I stand on a rocky beach with
thick, coarse, sand.
The sea appears as
shimmering blue stretching as far as the eye can see,
meeting the sky and becoming an indistinguishable
smudge of air and water.
The waves crash against the shoreline which
stretches on to points north and south.
The salty, fishy smell of low tide is in the air,
accompanied by shrieking gulls and
other swooping sea birds.
As darkness sets in the water becomes
harder to make out but
is still unmistakable.
A steady sea breeze
sweeps my hair to the side and balances out the
humid night air.
These are the kinds of nights
Puritan New Englanders dream about.
They work patiently towards this reward through
the cold, unpleasant months of November through May.

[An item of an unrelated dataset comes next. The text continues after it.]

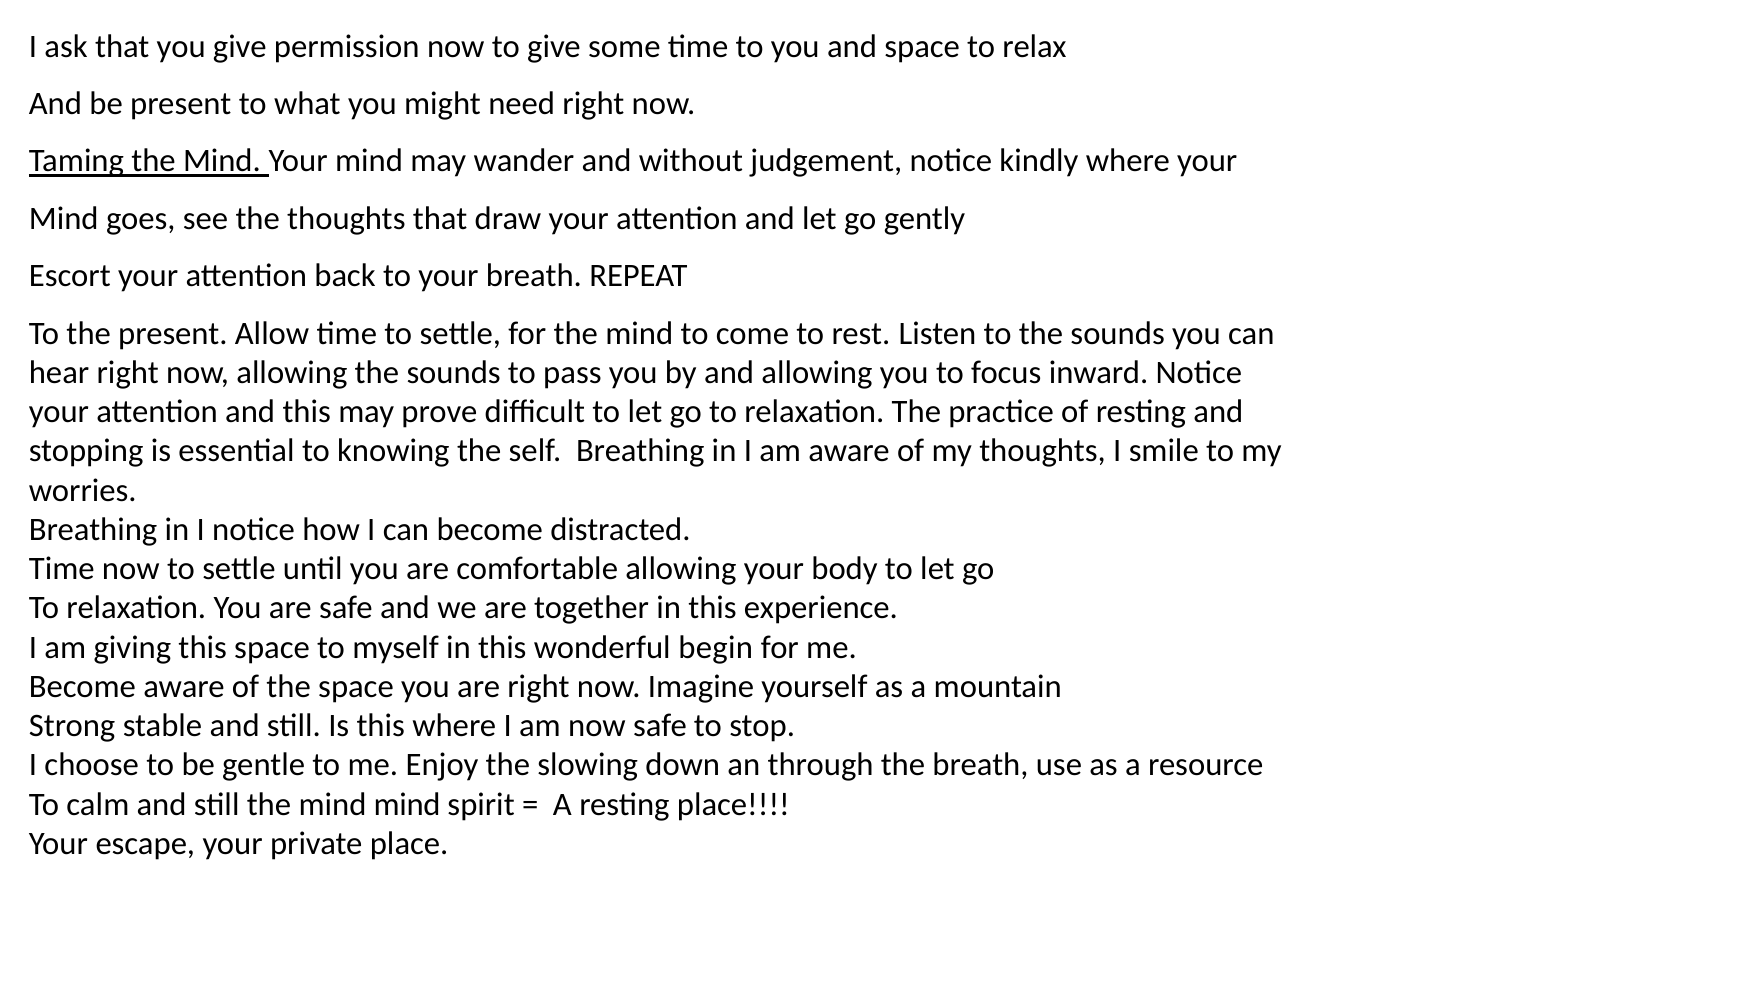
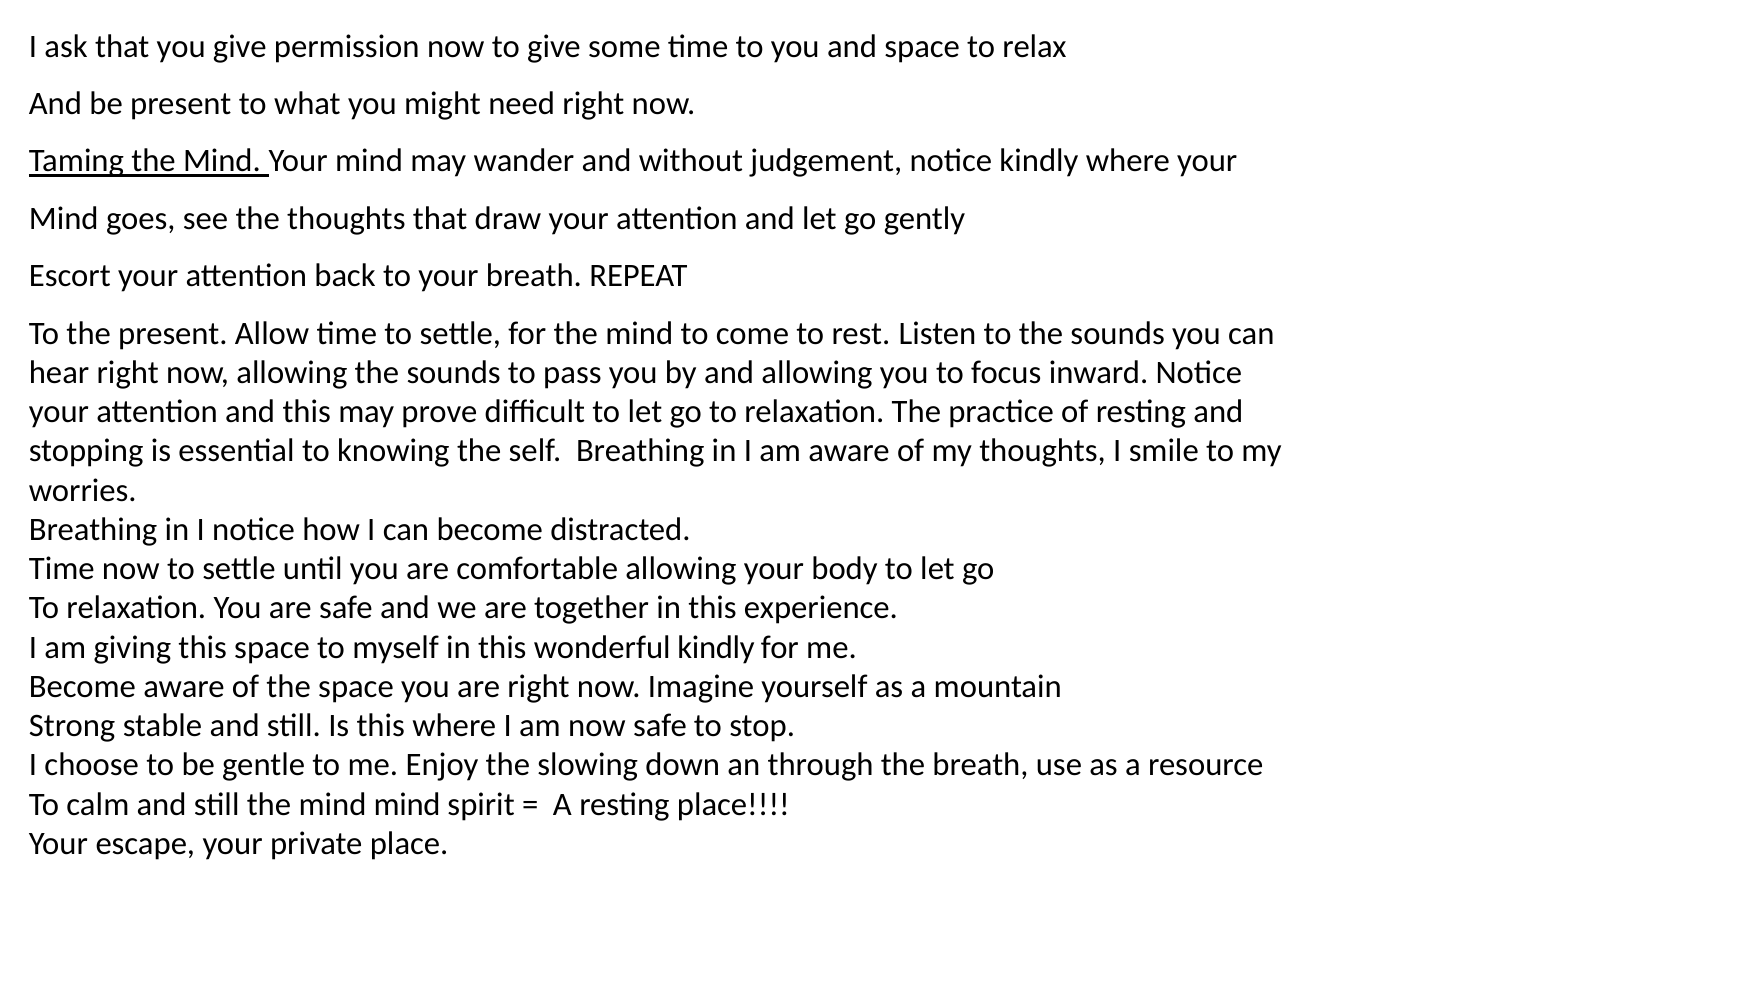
wonderful begin: begin -> kindly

This is the reward for their sacrifice and
good practice for ticking away their time on earth
in wait of the promises of heaven.
It is dark now.
The tide moves in,
gains strength as the moon exerts its
gravitational pull and forces it
back toward the shore
as if each successive wave is an attempt
to swallow up the land
only to be turned way and
followed again by another
and another
and another.
The foamy, white crest of the waves
stands out in the darkness,
can be seen racing in from
both the left and the right,
steadily collapsing like a
stack of falling dominoes.
The sea is loud,
making it difficult to hear my companion’s words
so we decide not to talk at all.
We’re content to hear only the steady break of the waves that
have not stopped for all of mankind’s history,
are a symbol of something outside of our world,
something bigger.
The waves are a clue to forces we don’t fully understand
yet never cease to find solace in.
It is steadiness that makes the ocean so relaxing,
knowing that each wave that breaks will
be followed by another
and another
and another
If only the rhythm of our own lives were so simple and steady.

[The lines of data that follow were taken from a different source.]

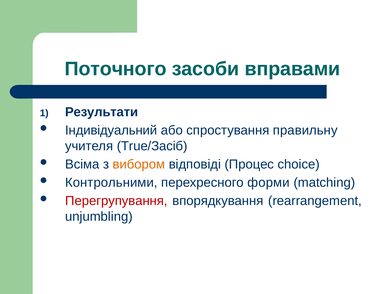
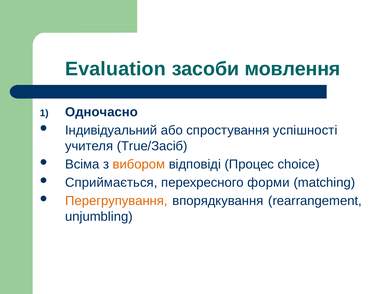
Поточного: Поточного -> Evaluation
вправами: вправами -> мовлення
Результати: Результати -> Одночасно
правильну: правильну -> успішності
Контрольними: Контрольними -> Сприймається
Перегрупування colour: red -> orange
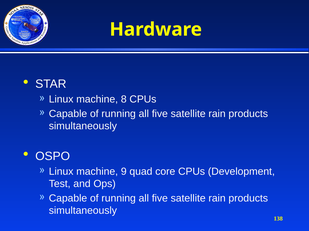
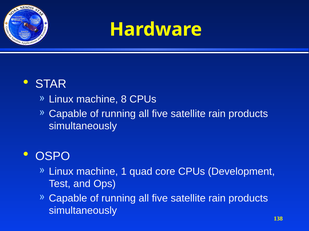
9: 9 -> 1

Staring out at the vast dark sea is proof that there are
things beyond human knowledge.
Here is something hopelessly
vast
like outer space
right here on earth.
These are depths not meant for man to enter, and yet,
all the things that make it so awesome
and us so insignificant in comparison
do not feel like a reason to despair, but,
to delight.
The ocean is terrifying at night.
It is a black, writhing body with no borders,
only icy depths full of nothing
and everything
as if my greatest fears are contained in every rising swell.
I strip naked and proceed,
through force of will, into the frigid blackness.
The whole ocean moves.
Swells rise up before me like dark phantoms
gaining shape and size as they close in.
I can only stare dumbly,
too frightened, or perhaps,
too proud
to flee.
Only in the darkness can I understand the size of the ocean.
In the darkness I sense its vastness for I’m
unable to see its limits,
as if it has none at all.
The light tricks one into thinking they can accurately imagine the size of things
while in the dark one truly understands
for darkness allows no safe illusions.
A swell is about to break over me. I
close my eyes and dive head first into it,
open my eyes underwater and see nothing, only
hear the deep, bass of the surf around me.
The world is a dull roar in my head.
I go limp and close my eyes, look up and see the pure,
white light of a crescent moon,
a single streak dancing on the writhing surface of the sea.
My naked body is carried by the motion of the waves,
a piece of driftwood in the tides of time,
carried along by forces much greater than myself.
Realizing it is a release.
I let go of all worldly cares, as if
a babe back in the womb
unaware of the trials of life I have yet to face.
I’m a child of nature floating peacefully in
the amniotic salinity of the ocean.
In that moment I make a firm decision
not to fight drowning, or
being swept out to sea .
I allow nature to have its way with me,
knowing sooner or later it will do so anyway.